PEARL HARBOURFRONT (207 Queens Quay West, at York, 416-203-1233) Complete dim sum meals for $25 per person, including all taxes, tip and a pot of green tea. Average dim sum $4. Open for dim sum Monday to Friday 11 am to 3:30 pm, Saturday and Sunday 10:30 am to 3:30 pm á la carte dinner nightly till 11 pm. Licensed. Rating: NNNN Rating: NNNN
Dim sum and fine dining rarely meet .
Other than downtown’s Lai Wah Heen and the enormo-dome banquet halls of Scarborough and Markham, going for dim sum means dinner by flickering fluorescent tubing, not candlelight, cheap plastic sheeting, not starched formal table linen. Most hit Chinatown or head up the DVP how many remember there’s an exceptionally swanky dim sum destination right in our own backyard?

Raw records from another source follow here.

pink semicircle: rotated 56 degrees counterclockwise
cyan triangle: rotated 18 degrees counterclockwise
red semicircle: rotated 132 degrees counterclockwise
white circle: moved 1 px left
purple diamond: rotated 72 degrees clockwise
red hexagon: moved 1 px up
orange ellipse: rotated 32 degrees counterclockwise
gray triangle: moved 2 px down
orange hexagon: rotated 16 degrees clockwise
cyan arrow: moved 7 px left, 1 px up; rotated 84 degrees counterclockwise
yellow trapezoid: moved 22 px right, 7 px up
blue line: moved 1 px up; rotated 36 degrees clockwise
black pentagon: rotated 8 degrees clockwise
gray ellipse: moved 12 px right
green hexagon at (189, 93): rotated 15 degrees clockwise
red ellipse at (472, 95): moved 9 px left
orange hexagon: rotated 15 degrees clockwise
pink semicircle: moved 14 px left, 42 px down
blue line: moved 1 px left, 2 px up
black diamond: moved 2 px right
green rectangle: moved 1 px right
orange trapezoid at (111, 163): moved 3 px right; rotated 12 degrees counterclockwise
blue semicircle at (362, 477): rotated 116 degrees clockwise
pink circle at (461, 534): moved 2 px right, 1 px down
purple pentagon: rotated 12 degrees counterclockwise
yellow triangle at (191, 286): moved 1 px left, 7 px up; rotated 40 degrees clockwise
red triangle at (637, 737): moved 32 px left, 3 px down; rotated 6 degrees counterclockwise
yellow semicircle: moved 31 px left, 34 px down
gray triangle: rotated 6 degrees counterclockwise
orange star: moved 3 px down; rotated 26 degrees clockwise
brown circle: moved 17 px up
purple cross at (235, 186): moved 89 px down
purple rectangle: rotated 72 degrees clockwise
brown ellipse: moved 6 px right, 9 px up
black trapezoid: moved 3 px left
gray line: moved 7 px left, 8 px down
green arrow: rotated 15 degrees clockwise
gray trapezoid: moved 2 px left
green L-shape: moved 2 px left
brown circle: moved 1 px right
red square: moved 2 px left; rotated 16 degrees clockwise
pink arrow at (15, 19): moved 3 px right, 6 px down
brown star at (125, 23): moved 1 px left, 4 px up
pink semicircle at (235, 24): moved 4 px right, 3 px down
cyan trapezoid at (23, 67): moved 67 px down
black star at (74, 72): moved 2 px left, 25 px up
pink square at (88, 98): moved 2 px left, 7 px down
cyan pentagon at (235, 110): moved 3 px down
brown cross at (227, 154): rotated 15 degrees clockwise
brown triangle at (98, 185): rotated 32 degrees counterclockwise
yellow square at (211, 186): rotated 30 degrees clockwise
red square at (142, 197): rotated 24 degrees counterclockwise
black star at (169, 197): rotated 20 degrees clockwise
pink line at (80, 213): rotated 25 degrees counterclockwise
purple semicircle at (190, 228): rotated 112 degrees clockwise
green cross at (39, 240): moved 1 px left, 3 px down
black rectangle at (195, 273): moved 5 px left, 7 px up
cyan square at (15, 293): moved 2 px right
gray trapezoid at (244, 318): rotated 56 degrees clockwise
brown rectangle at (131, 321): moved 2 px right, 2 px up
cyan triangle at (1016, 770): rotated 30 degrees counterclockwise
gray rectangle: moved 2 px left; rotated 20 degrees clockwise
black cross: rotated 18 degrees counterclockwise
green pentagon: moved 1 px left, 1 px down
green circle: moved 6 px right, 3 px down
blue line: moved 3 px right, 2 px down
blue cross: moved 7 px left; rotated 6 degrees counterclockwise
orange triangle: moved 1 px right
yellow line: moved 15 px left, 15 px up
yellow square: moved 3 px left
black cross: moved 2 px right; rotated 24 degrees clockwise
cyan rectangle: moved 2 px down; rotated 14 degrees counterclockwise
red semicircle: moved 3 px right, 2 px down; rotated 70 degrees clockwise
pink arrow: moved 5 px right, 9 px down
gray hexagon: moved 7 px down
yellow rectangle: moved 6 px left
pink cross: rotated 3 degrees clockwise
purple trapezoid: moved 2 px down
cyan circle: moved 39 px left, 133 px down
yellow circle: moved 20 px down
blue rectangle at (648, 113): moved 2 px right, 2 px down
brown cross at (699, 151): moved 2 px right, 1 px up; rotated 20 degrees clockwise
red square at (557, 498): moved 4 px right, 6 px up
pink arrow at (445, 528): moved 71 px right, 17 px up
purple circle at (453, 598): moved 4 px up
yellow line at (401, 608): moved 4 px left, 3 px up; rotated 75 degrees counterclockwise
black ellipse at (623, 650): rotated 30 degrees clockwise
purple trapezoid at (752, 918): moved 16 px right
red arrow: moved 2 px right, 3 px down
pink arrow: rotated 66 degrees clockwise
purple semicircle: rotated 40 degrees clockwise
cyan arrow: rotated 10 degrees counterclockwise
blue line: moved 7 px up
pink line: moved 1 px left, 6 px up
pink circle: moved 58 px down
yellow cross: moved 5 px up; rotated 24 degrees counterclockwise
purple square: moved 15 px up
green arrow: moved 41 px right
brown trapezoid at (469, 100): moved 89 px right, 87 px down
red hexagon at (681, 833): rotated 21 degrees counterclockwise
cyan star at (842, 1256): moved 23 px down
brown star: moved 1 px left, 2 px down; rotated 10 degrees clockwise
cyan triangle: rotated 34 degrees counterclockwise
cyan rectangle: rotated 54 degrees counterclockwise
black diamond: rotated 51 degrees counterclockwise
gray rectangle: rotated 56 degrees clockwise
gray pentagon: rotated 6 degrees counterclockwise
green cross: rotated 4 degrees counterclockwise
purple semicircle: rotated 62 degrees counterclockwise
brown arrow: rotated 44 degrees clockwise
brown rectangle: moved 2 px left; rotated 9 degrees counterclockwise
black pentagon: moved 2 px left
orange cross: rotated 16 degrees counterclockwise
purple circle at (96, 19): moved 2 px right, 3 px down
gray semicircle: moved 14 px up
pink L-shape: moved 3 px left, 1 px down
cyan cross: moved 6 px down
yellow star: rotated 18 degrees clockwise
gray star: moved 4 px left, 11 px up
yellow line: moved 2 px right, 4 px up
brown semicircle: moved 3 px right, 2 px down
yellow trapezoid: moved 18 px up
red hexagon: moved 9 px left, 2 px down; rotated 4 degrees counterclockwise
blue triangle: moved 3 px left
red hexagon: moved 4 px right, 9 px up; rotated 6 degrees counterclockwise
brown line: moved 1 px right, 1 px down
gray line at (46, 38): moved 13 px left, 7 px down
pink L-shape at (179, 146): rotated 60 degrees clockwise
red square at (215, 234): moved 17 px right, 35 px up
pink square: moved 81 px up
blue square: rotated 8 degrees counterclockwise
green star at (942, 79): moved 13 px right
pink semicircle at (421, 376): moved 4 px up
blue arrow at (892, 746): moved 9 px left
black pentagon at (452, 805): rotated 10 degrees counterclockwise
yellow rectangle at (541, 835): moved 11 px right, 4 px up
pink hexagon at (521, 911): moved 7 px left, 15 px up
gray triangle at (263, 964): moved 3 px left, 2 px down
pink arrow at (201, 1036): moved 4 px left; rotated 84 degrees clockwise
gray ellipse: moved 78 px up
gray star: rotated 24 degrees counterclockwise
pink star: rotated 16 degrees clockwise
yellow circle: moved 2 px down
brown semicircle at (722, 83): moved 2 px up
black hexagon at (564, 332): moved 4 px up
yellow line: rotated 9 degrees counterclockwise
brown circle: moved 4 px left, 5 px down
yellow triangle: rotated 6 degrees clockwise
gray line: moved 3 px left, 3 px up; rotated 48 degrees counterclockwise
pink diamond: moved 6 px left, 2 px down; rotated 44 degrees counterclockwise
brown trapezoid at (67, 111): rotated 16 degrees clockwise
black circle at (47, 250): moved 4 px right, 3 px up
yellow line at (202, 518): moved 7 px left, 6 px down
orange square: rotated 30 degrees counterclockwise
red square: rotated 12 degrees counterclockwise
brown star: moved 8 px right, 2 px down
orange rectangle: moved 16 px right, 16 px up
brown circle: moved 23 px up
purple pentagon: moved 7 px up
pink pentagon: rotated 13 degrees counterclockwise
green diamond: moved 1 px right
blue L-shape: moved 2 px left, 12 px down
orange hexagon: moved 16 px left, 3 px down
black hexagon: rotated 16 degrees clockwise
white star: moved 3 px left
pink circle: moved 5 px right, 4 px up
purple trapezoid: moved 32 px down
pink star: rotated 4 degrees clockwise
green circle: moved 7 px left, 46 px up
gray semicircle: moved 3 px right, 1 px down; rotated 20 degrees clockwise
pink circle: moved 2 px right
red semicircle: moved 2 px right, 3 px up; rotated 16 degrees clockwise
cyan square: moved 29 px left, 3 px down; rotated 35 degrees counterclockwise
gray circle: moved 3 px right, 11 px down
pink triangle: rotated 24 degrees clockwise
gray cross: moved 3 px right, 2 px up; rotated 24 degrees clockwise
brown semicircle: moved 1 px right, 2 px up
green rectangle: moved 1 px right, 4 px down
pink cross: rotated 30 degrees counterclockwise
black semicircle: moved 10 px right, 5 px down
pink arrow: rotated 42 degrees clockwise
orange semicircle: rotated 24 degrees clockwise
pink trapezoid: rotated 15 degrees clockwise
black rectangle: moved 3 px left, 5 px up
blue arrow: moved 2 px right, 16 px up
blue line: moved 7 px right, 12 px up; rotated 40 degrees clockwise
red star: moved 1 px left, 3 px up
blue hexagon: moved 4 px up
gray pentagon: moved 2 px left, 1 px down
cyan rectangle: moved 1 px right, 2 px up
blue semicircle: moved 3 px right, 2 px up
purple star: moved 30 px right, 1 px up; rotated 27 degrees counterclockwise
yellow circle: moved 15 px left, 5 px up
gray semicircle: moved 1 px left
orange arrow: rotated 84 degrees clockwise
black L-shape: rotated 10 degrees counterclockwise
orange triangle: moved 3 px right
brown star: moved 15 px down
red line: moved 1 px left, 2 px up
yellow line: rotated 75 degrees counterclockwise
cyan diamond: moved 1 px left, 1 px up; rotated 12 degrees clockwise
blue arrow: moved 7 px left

Set in Harbourfront’s Queens Quay Terminal, Pearl Harbourfront has been around since the 80s, first as Pink Pearl, when it opened in the condo complex’s north end, and with its amended handle since it moved to its current digs on the building’s south/ lake side. Because of its location, some would dismiss Pearl as a tourist trap. They would be wrong.
Even in the depths of February, the view of the lake is spectacular. Whitecaps sparkle in the sun, ducks make like kamikaze, and across the water the Islands are shrouded in snow, the low winter light at high noon so bright that staff constantly adjust the shades on the multi-level room’s floor-to-ceiling windows to avoid blinding the clientele.
Affable servers in crisp white jackets patrol the sumptuous space, pushing trolleys piled with bamboo steamers. First to pass, what Pearl amusingly dubs Pan-Fried Hockey Puck ($4.85) turns out to be a golden quartet of crisply seared rice-paper potstickers stuffed with shrimp and wilted scallion that go nuclear when dipped in garlicky chili oil and hot colonial mustard not something Boom Boom Geoffrion might stickhandle.
Treasure Wontons with ginger sauce ($5.50) look like they exploded by mistake in the deep fryer, a delicious eruption of brittle wrapper, minced seafood stuffing and sweet red syrup. The oddly named Barbecue Pork Pie is nothing of the sort, instead a trio of puff pastries filled with sugary char siu pork and washed with a treacly glaze that sticks to dental work.
Shrimp har gow arrive appropriately plump, four delicately fluted rice-noodle dumplings, while each of another foursome of minced pork siu mai gets topped by a butterflied shrimp and a fresh garden pea.
Dim sum chef Kwok Foon Mak’s perfectly executed progression of plates comes to a soothing conclusion with retro comfort-food-style shrimp toasts (think 50s Cheese Dreams, all $4.85) and a trio of flaky custard tarts ($3.20) still warm from the oven.
Pearl Harbourfront may not be the trendiest kitchen in town, but it’s certainly a treasure worthy of rediscovery.